А Марат… Марат сказал, что лучше меня нет. Он бы ничего не хотел менять в нашем браке. Ему и так было очень комфортно и хорошо со мной. Сказал, что ему нравится, что временами я немножко лисичка. Ему приятно, что я разделяю и принимаю интересы в его профессиональной сфере, что я не обижаюсь на критику его семьи, с которой он ничего не может поделать, старается лишь оградить меня. И что он очень мне благодарен за наши шесть, а теперь уже почти семь лет брака.
— Я очень раскаиваюсь во всем, что натворил, и я обещаю, что смогу справиться с проблемами. А ещё я услышал все, чего не хватало Маше, и я, конечно, буду стараться, чтобы… Маша?
Я хлюпаю носом, мечтая лишь о том, чтобы не разреветься прямо здесь. Но слезы уже текут по щекам, а я безуспешно пытаюсь их стереть и сделать вид, что со мной все в порядке. Нет, совсем не в порядке. Совсем!
Марат вскакивает и сразу же оказывается возле меня, но тут ненавязчиво вмешивается доктор.
— Мария, если вы хотите обсудить какие-то моменты наедине со мной, то мы с Маратом этот вариант обговорили. И он не против.
— Да, если ты пожелаешь, я могу выйти. Дождусь снаружи. Или пока ты не позовёшь меня. Хочешь? — чувствую ласковое поглаживание на ладони.
Перевожу взгляд с одного мужчины на другого. Я бы… очень хотела выговориться. Да, именно сейчас мне это очень нужно…
Глава 35
Остаёмся с доктором наедине. Я не хочу, чтобы Марат видел, как меня трясёт и я слова не могу выдавить, а каждая фраза застревает в горле, превращаясь в удушающий спазм.
Я просто давлюсь рыданиями, не в силах остановиться, и кажется, это никогда не закончится.
Громкий плач постепенно начинает переходить в чуть менее громкие всхлипы.
— Мария, возьмите.
Рассеянно поднимаю голову, взгляд отрывается от собственных рук и натыкается на протянутую бумажную салфетку.
— Спасибо, — благодарю прерывающимся шепотом.
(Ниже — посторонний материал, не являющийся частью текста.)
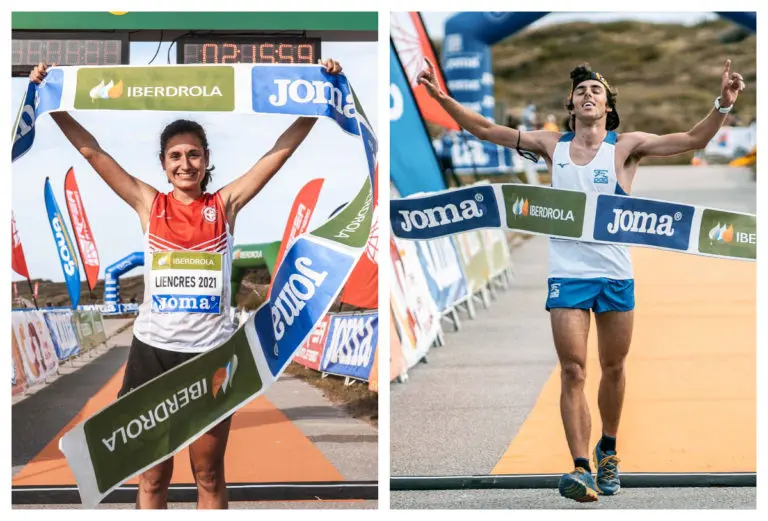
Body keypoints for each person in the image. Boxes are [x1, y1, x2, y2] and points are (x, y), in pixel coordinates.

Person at [418, 58, 745, 502]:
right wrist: (440, 98)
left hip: (614, 274)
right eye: (581, 91)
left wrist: (722, 105)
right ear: (571, 105)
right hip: (568, 274)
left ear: (608, 106)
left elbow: (692, 139)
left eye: (596, 90)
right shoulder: (552, 145)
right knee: (573, 369)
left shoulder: (625, 146)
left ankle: (608, 447)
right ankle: (580, 468)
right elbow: (486, 130)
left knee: (613, 368)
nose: (588, 94)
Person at [30, 58, 344, 509]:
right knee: (153, 478)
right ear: (163, 164)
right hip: (152, 356)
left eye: (193, 154)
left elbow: (279, 152)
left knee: (209, 474)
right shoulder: (147, 203)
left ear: (206, 160)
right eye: (175, 156)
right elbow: (93, 153)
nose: (185, 163)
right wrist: (52, 105)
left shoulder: (226, 204)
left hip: (210, 359)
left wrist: (319, 94)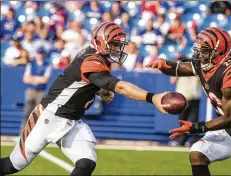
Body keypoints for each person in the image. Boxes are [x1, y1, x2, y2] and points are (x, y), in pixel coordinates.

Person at [0, 22, 167, 176]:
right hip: (49, 117)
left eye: (119, 45)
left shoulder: (97, 57)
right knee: (12, 165)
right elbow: (121, 86)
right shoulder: (91, 59)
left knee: (86, 163)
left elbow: (81, 80)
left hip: (71, 121)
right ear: (100, 42)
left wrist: (100, 89)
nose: (118, 49)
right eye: (114, 45)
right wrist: (153, 97)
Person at [146, 27, 231, 176]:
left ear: (219, 52)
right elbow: (181, 68)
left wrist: (194, 127)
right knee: (197, 154)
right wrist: (164, 64)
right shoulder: (206, 62)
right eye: (199, 49)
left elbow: (230, 119)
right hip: (228, 132)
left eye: (205, 51)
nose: (200, 54)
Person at [21, 48, 52, 133]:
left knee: (39, 114)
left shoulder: (47, 65)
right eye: (39, 53)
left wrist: (33, 78)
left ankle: (37, 133)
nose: (40, 55)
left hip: (41, 92)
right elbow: (25, 78)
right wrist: (38, 79)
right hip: (31, 90)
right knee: (27, 113)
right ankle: (23, 133)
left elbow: (45, 79)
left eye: (41, 54)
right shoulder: (31, 64)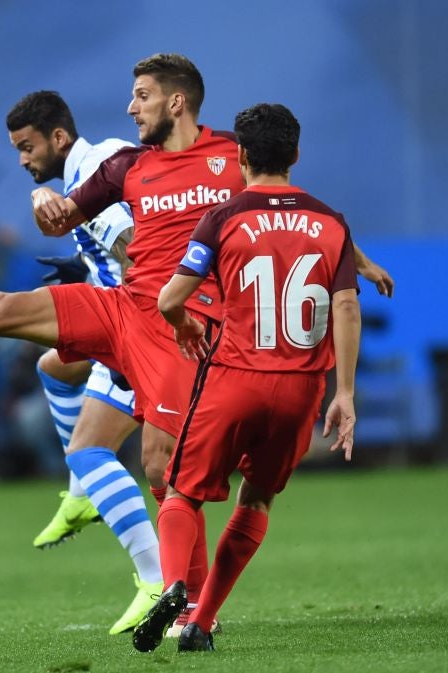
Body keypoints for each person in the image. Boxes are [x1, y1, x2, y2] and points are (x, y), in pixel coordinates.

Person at [0, 54, 390, 634]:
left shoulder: (228, 156)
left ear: (176, 102)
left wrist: (355, 259)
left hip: (181, 329)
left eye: (142, 95)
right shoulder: (127, 167)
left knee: (163, 469)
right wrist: (46, 205)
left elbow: (290, 208)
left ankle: (186, 609)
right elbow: (64, 216)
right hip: (121, 308)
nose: (131, 107)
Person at [132, 102, 362, 653]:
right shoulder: (331, 221)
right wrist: (346, 394)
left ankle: (172, 590)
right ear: (296, 155)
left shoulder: (225, 216)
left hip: (235, 378)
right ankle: (201, 623)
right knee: (256, 500)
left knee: (182, 493)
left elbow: (170, 298)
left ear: (239, 155)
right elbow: (347, 308)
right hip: (302, 388)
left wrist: (184, 324)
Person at [6, 90, 158, 634]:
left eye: (27, 147)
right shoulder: (83, 176)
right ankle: (81, 496)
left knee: (95, 452)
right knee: (53, 366)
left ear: (59, 138)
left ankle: (155, 580)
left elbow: (138, 249)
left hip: (139, 331)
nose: (23, 160)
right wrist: (84, 265)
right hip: (126, 322)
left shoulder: (95, 170)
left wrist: (137, 334)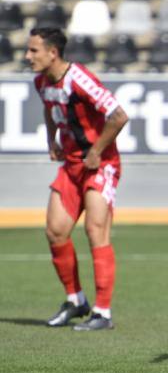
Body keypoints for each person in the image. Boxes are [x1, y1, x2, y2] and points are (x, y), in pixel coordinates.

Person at [26, 27, 129, 331]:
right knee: (56, 231)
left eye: (33, 50)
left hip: (101, 164)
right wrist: (52, 139)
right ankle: (75, 300)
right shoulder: (41, 82)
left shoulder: (79, 79)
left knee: (95, 230)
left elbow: (119, 115)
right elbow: (49, 108)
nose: (27, 56)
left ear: (52, 52)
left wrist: (97, 150)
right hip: (71, 165)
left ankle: (103, 313)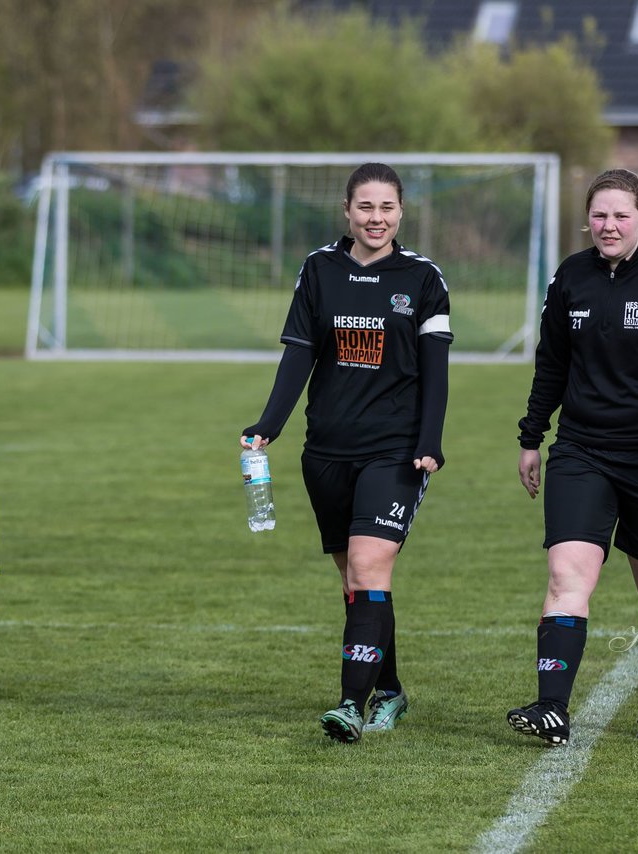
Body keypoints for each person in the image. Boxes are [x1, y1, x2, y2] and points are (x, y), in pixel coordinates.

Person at [240, 163, 452, 743]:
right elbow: (299, 354)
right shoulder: (319, 269)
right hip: (327, 451)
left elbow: (436, 372)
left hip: (396, 451)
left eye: (386, 208)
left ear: (401, 211)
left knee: (368, 567)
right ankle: (390, 690)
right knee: (357, 581)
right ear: (347, 210)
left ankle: (350, 705)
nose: (376, 218)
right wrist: (269, 425)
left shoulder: (424, 278)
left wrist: (430, 441)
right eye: (365, 207)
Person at [506, 168, 638, 744]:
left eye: (622, 215)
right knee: (566, 573)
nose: (609, 225)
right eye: (599, 215)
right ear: (587, 220)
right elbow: (550, 364)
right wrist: (532, 437)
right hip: (582, 450)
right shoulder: (569, 278)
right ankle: (552, 709)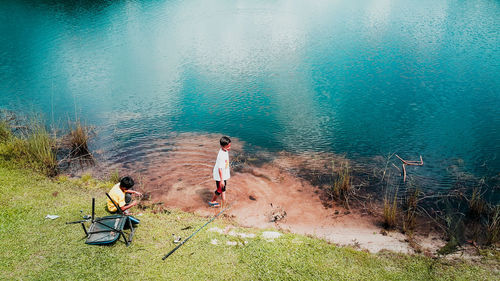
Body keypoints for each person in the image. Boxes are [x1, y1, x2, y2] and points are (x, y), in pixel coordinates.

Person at [209, 136, 231, 207]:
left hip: (223, 174)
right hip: (220, 175)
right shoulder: (221, 155)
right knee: (220, 189)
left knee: (223, 187)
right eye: (228, 146)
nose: (229, 148)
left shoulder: (225, 150)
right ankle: (212, 201)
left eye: (230, 146)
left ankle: (224, 200)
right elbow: (220, 169)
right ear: (222, 146)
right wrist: (221, 180)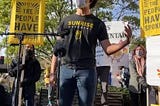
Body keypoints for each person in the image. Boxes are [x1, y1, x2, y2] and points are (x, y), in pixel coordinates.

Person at [50, 0, 132, 106]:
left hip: (87, 71)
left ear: (90, 1)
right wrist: (52, 72)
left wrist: (126, 42)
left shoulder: (98, 23)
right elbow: (57, 50)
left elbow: (108, 49)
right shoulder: (65, 20)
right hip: (65, 69)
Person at [95, 40, 111, 105]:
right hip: (94, 65)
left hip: (105, 65)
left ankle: (104, 102)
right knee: (93, 85)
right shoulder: (92, 38)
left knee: (104, 86)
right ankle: (92, 102)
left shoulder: (105, 39)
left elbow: (111, 49)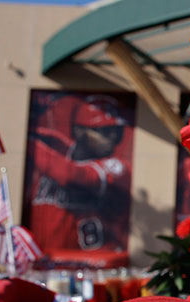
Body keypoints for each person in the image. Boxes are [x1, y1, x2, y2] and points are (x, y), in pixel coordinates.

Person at [28, 94, 131, 260]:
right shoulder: (62, 153)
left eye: (116, 132)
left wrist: (29, 143)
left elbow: (72, 174)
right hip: (50, 258)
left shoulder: (118, 168)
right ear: (79, 132)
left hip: (97, 263)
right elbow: (52, 141)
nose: (112, 138)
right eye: (104, 131)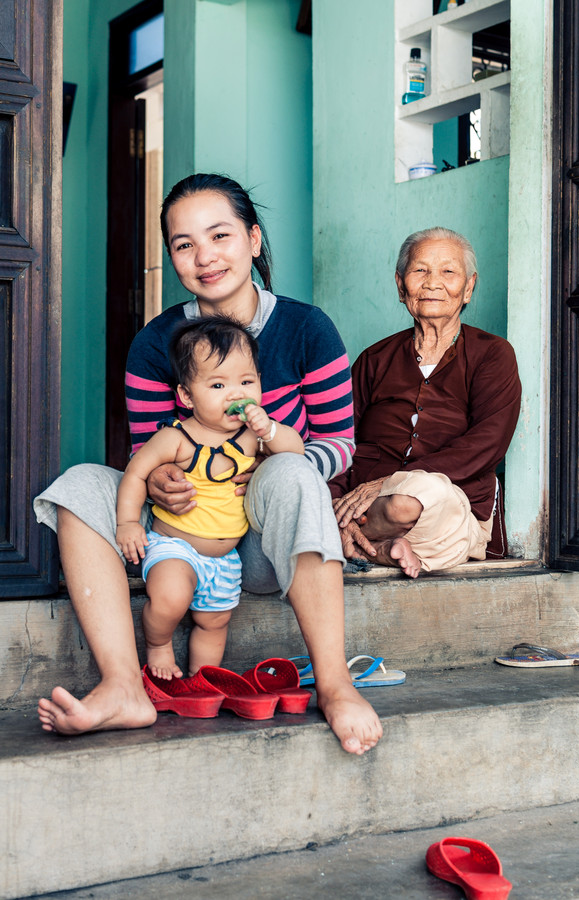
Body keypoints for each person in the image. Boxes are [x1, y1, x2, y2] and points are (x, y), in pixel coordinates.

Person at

— Могу я поинтересоваться? — доктор аккуратно ступает на тернистую тропинку.
— Да, можете.
— Почему вы плачете?
Голос его глубокий, спокойный, вызывает доверие. Мужчина наклоняет голову вбок. Едва-едва заметно. Чуть сдвигает очки выше по переносице.
Слушает очень внимательно, усердно впитывая мой ответ.
Меня вдруг прорывает. Я выливаю здесь и сейчас все, что потаенно где-то глубоко в душе гнило уже долгое время. Как я чувствовала себя брошенной, бракованной, ненужной, нелюбимой, сломанной, неполноценной, недостойной и ещё куча эпитетов.
Рассказываю, как было тяжело принять, что я для Марата никто. Как ужасно было думать, что у него другая. Как пронзительно больно было вспоминать «нас», его заботу, нежность и обожание.
Я говорю, говорю, медленно обнажая душу. Вновь возвращаюсь в прошлое, с силой прижимаюсь к нему, молю просто сказать, что он меня уже разлюбил, что я ему не нужна, но вижу лишь сжигающую боль в родных глазах и слышу механический глухой ответ: «Я не хочу этого говорить».
— Потому что это была неправда. Он не сказал, потому что это была неправда. Но… я не понимаю… — тяжело всхлипываю, — я всегда его поддерживала, я его боготворила. Даже не могу описать словами, кем он для меня был! А он просто ушёл, предположив, что мне будет лучше с другим. И мои ценности изменятся. Как это может быть? Он же любит меня, я вижу!